-------- Document excerpt

Computer-assisted learning (CAL) in this review refers to those who mainly rely on desktop or laptop computers with other ICT tools to enhance teaching and learning, while excluding the features of the previous three types (i.e., emerging technologies, digital games and mobile). CAL in this review has different manifestations for teaching and learning: computers are used to support other hardware such as interactive whiteboard (Chen et al., 2020); computers to support existing software such as mBlock (Gunbatar & Karalar, 2018); computers to support ICT training program or remedial tutoring (Mo et al., 2015); computers to support multimedia resources (Wang et al., 2015). It is found that CAL is the most common approach among the included studies in both developing and developed economies.

----------------

• Problems and tasks:
- a) In the computer-assisted learning passage, which software is named as an example of existing software that computers support?
- b) Return the part of the computer-assisted learning passage that opens with the words containing "Computer-assisted learning (CAL)" and closes with "and developed economies.".
- c) Take the computer-assisted learning passage further, starting right after its last sentence.

-------- Given records

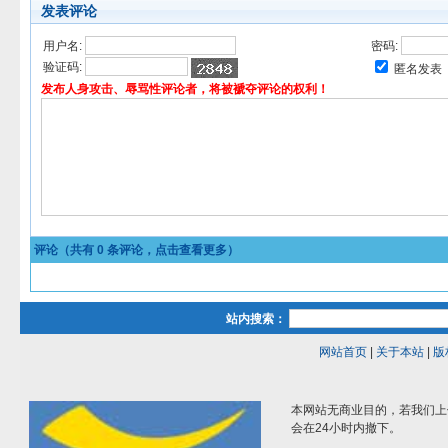
发表评论
用户名:
密码:
验证码:
匿名发表
发布人身攻击、辱骂性评论者，将被褫夺评论的权利！
评论（共有
0
条评论，点击查看更多）
站内搜索：
网站首页
|
关于本站
|
版
本网站无商业目的，若我们上
会在24小时内撤下。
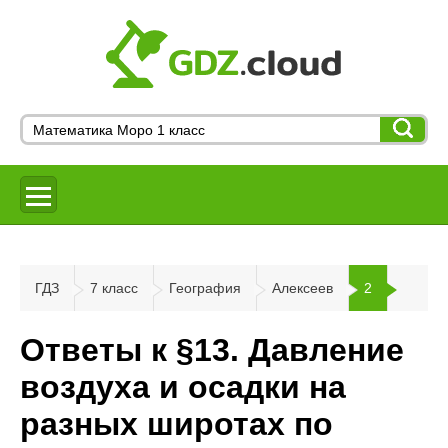
ГДЗ
7 класс
География
Алексеев
2
Ответы к §13. Давление
воздуха и осадки на
разных широтах по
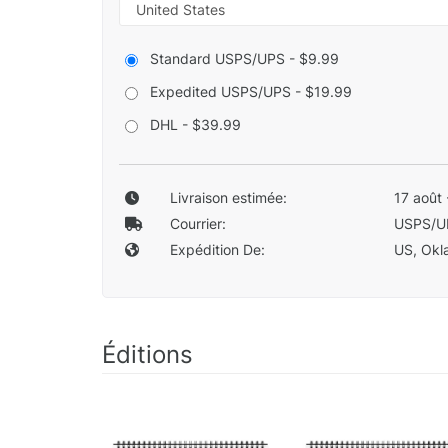
Standard USPS/UPS - $9.99
Expedited USPS/UPS - $19.99
DHL - $39.99
Livraison estimée:
17 août 
Courrier:
USPS/U
Expédition De:
US, Okla
Éditions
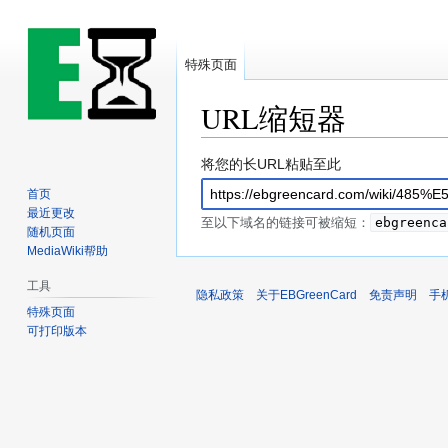
特殊页面
URL缩短器
跳
跳
将您的长URL粘贴至此
到
到
首页
导
搜
最近更改
至以下域名的链接可被缩短：
ebgreenca
航
索
随机页面
MediaWiki帮助
工具
隐私政策
关于EBGreenCard
免责声明
手
特殊页面
可打印版本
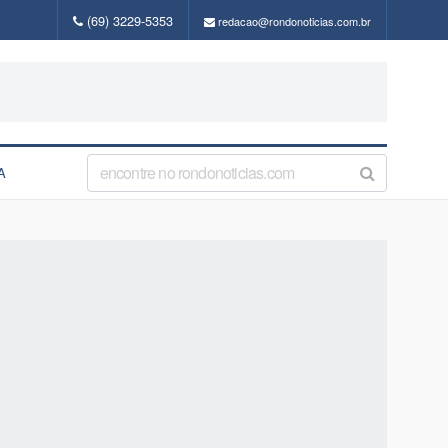
(69) 3229-5353
redacao@rondonoticias.com.br
A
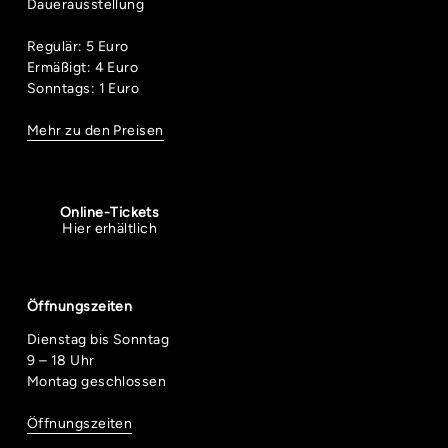
Dauerausstellung
Regulär: 5 Euro
Ermäßigt: 4 Euro
Sonntags: 1 Euro
Mehr zu den Preisen
Online-Tickets
Hier erhältlich
Öffnungszeiten
Dienstag bis Sonntag
9 – 18 Uhr
Montag geschlossen
Öffnungszeiten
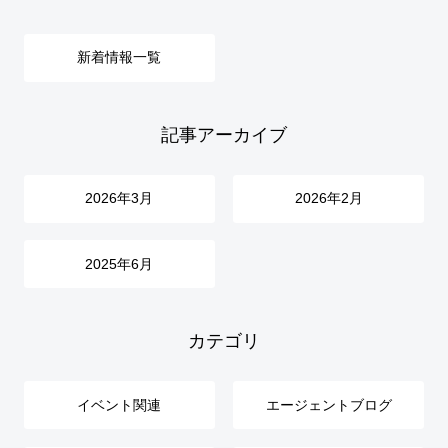
新着情報一覧
記事アーカイブ
2026年3月
2026年2月
2025年6月
カテゴリ
イベント関連
エージェントブログ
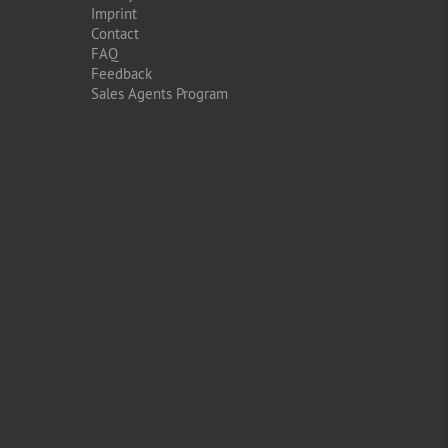
Imprint
Contact
FAQ
Feedback
Sales Agents Program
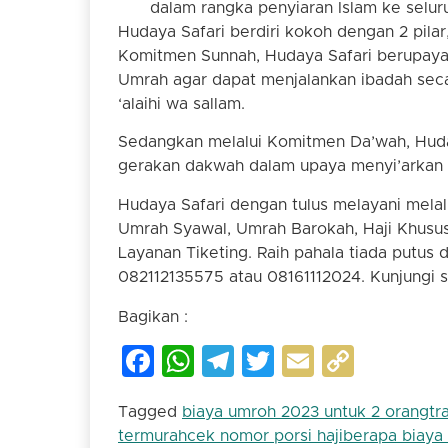
dalam rangka penyiaran Islam ke selur
Hudaya Safari berdiri kokoh dengan 2 pil
Komitmen Sunnah, Hudaya Safari berupay
Umrah agar dapat menjalankan ibadah secar
‘alaihi wa sallam.
Sedangkan melalui Komitmen Da’wah, Huday
gerakan dakwah dalam upaya menyi’arkan I
Hudaya Safari dengan tulus melayani mela
Umrah Syawal, Umrah Barokah, Haji Khusus
Layanan Tiketing. Raih pahala tiada putu
082112135575 atau 08161112024. Kunjungi s
Bagikan :
Facebook
WhatsApp
Telegram
Twitter
Email
Copy
Link
Tagged
biaya umroh 2023 untuk 2 orang
tr
termurah
cek nomor porsi haji
berapa biaya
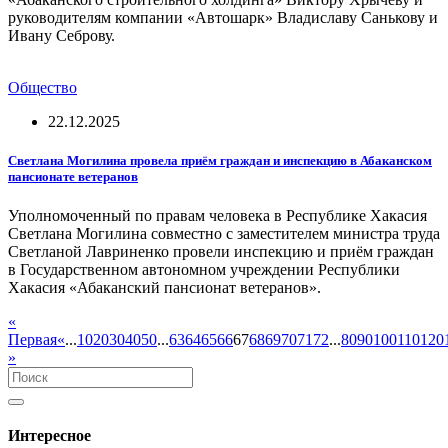
руководителям компании «Автошарк» Владиславу Санькову и
Ивану Себрову.
Общество
22.12.2025
Светлана Могилина провела приём граждан и инспекцию в Абаканском
пансионате ветеранов
Уполномоченный по правам человека в Республике Хакасия
Светлана Могилина совместно с заместителем министра труда
Светланой Лавриненко провели инспекцию и приём граждан
в Государственном автономном учреждении Республики
Хакасия «Абаканский пансионат ветеранов».
«
Первая
«
...
10
20
30
40
50
...
63
64
65
66
67
68
69
70
71
72
...
80
90
100
110
120
»
Интересное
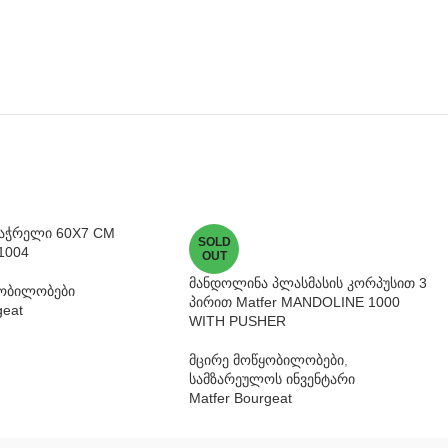
საჭრელი 60X7 CM
SOLD
1004
OUT
მანდოლინა პლასმასის კორპუსით 3
ყობილობები
პირით Matfer MANDOLINE 1000
geat
WITH PUSHER
მცირე მოწყობილობები
,
სამზარეულოს ინვენტარი
Matfer Bourgeat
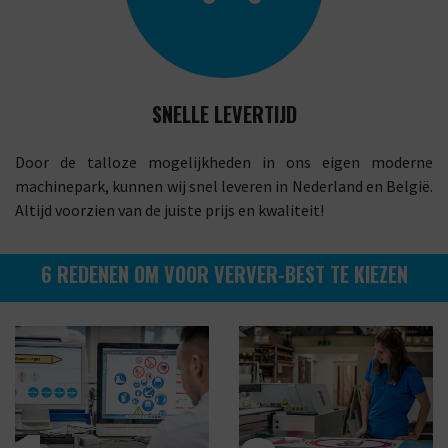
SNELLE LEVERTIJD
Door de talloze mogelijkheden in ons eigen moderne
machinepark, kunnen wij snel leveren in Nederland en België.
Altijd voorzien van de juiste prijs en kwaliteit!
6 REDENEN OM VOOR VERVER-BEST TE KIEZEN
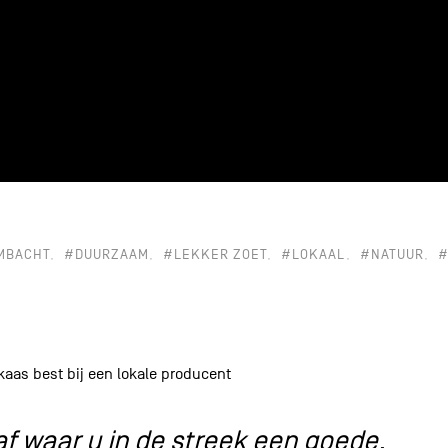
MBACHT
#DUURZAAM
#LEKKER ZOET
#LOKAAL
#NATUUR
#
aas best bij een lokale producent
af waar u in de streek een goede,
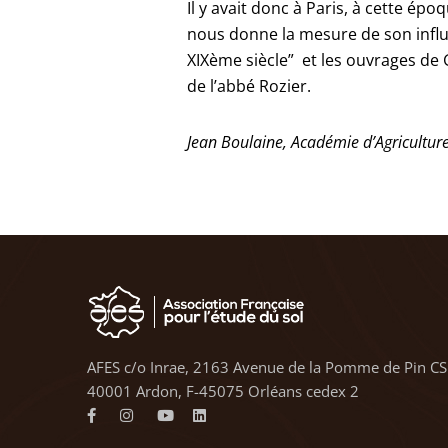
Il y avait donc à Paris, à cette ép
nous donne la mesure de son influ
XIXème siècle” et les ouvrages de G
de l’abbé Rozier.
Jean Boulaine, Académie d’Agricultur
AFES c/o Inrae, 2163 Avenue de la Pomme de Pin CS
40001 Ardon, F-45075 Orléans cedex 2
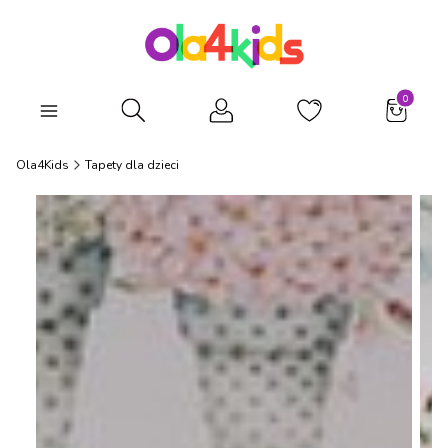
Produkty
Otwórz wyszukiwarkę
Ola4Kids
Tapety dla dzieci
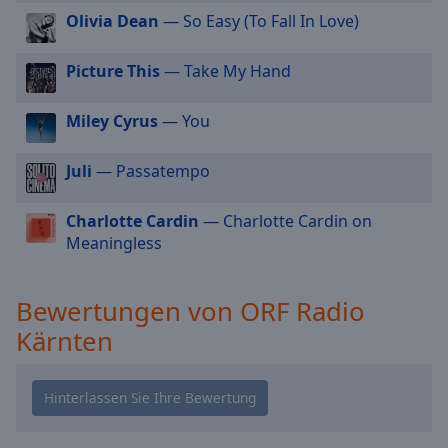
cancel
Olivia Dean
— So Easy (To Fall In Love)
and
close
Picture This
— Take My Hand
the
window.
Miley Cyrus
— You
Text
Juli
— Passatempo
Color
Charlotte Cardin
— Charlotte Cardin on
Opacity
Meaningless
Text
Bewertungen von ORF Radio
Background
Kärnten
Color
Opacity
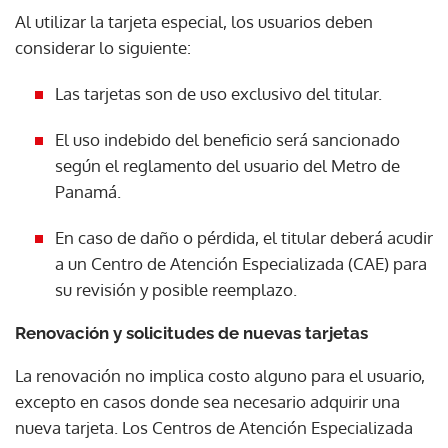
Al utilizar la tarjeta especial, los usuarios deben
considerar lo siguiente:
Las tarjetas son de uso exclusivo del titular.
El uso indebido del beneficio será sancionado
según el reglamento del usuario del Metro de
Panamá.
En caso de daño o pérdida, el titular deberá acudir
a un Centro de Atención Especializada (CAE) para
su revisión y posible reemplazo.
Renovación y solicitudes de nuevas tarjetas
La renovación no implica costo alguno para el usuario,
excepto en casos donde sea necesario adquirir una
nueva tarjeta. Los Centros de Atención Especializada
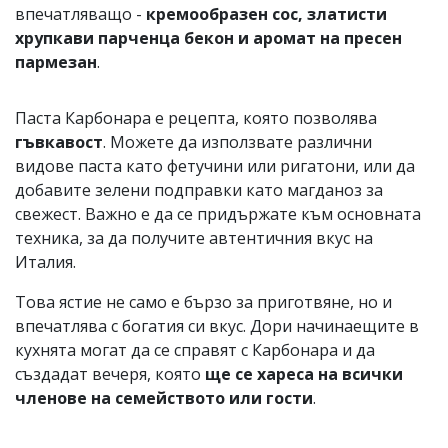
впечатляващо -
кремообразен сос, златисти
хрупкави парченца бекон и аромат на пресен
пармезан
.
Паста Карбонара е рецепта, която позволява
гъвкавост
. Можете да използвате различни
видове паста като фетучини или ригатони, или да
добавите зелени подправки като магданоз за
свежест. Важно е да се придържате към основната
техника, за да получите автентичния вкус на
Италия.
Това ястие не само е бързо за приготвяне, но и
впечатлява с богатия си вкус. Дори начинаещите в
кухнята могат да се справят с Карбонара и да
създадат вечеря, която
ще се хареса на всички
членове на семейството или гости
.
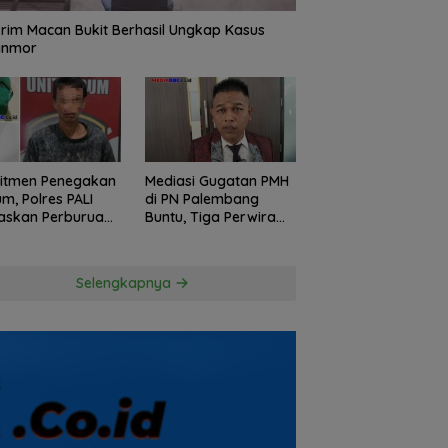
rim Macan Bukit Berhasil Ungkap Kasus
anmor
itmen Penegakan
Mediasi Gugatan PMH
m, Polres PALI
di PN Palembang
askan Perburuan
Buntu, Tiga Perwira
ku Penusukan
Polda Sumsel Absen,
ga ke Hutan
Kuasa Hukum
Penggugat
Selengkapnya
Pertanyakan
Komitmen Hormati
Proses Hukum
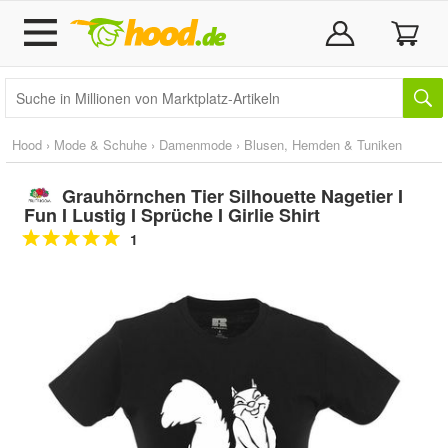
Hood
›
Mode & Schuhe
›
Damenmode
›
Blusen, Hemden & Tuniken
Grauhörnchen Tier Silhouette Nagetier I
Fun I Lustig I Sprüche I Girlie Shirt
1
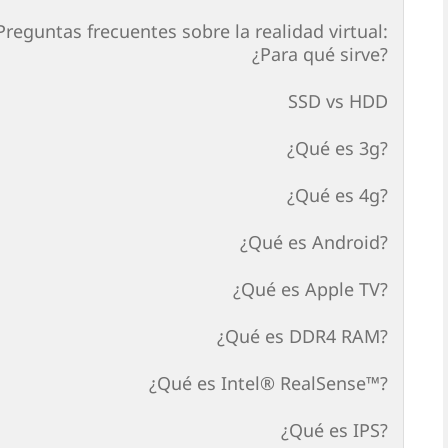
Preguntas frecuentes sobre la realidad virtual:
¿Para qué sirve?
SSD vs HDD
¿Qué es 3g?
¿Qué es 4g?
¿Qué es Android?
¿Qué es Apple TV?
¿Qué es DDR4 RAM?
¿Qué es Intel® RealSense™?
¿Qué es IPS?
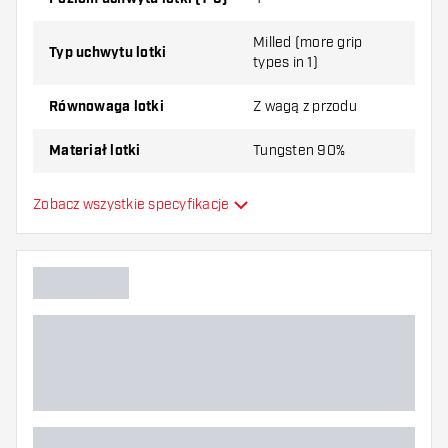
Milled (more grip
Typ uchwytu lotki
types in 1)
Równowaga lotki
Z wagą z przodu
Materiał lotki
Tungsten 90%
Typ Dartowy chwyt na nos
Smooth
Zobacz wszystkie specyfikacje
Gracz w darta
Kolor lotki
Kształt nosa lotki
Strefa uchwytu lotki
Kształt lotki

----------------

• Expected results:
- a) mBlock

- b)
Computer-assisted learning (CAL) in this review refers to those who mainly rely on desktop or laptop computers with other ICT tools to enhance teaching and learning, while excluding the features of the previous three types (i.e., emerging technologies, digital games and mobile). CAL in this review has different manifestations for teaching and learning: computers are used to support other hardware such as interactive whiteboard (Chen et al., 2020); computers to support existing software such as mBlock (Gunbatar & Karalar, 2018); computers to support ICT training program or remedial tutoring (Mo et al., 2015); computers to support multimedia resources (Wang et al., 2015). It is found that CAL is the most common approach among the included studies in both developing and developed economies.

- c)
Four ICT-enabled learning approaches require different internet bandwidth due to different contexts of use. They may require lower or even no bandwidth if the required devices are preloaded with educational resources. They were used in-class or out-of-school interactions and activities. There are two prominent roles of ICT tools in such approaches for teaching and learning in this review. One is to supplement or substitute conventional educational resources for students to learn subject knowledge (Ali et al., 2019; Tsai, 2017), and the other is to function as a major tool for improving students’ subject knowledge (Mo et al., 2015; Tho et al., 2015;), or developing students’ particular skills (Hsieh & Chen, 2019; Jeng & Liu, 2016). Despite being used widely, the two roles of ICT tools in ICT-enabled learning may have not yet been explicitly examined, particularly in Asia or concerning girls’ learning. This review could help Asian countries better understand how ICT tools can be integrated into interventions to improve education inclusiveness and equity concerning gender and local contexts. The key information of the included studies in this review is summarized in the Appendix.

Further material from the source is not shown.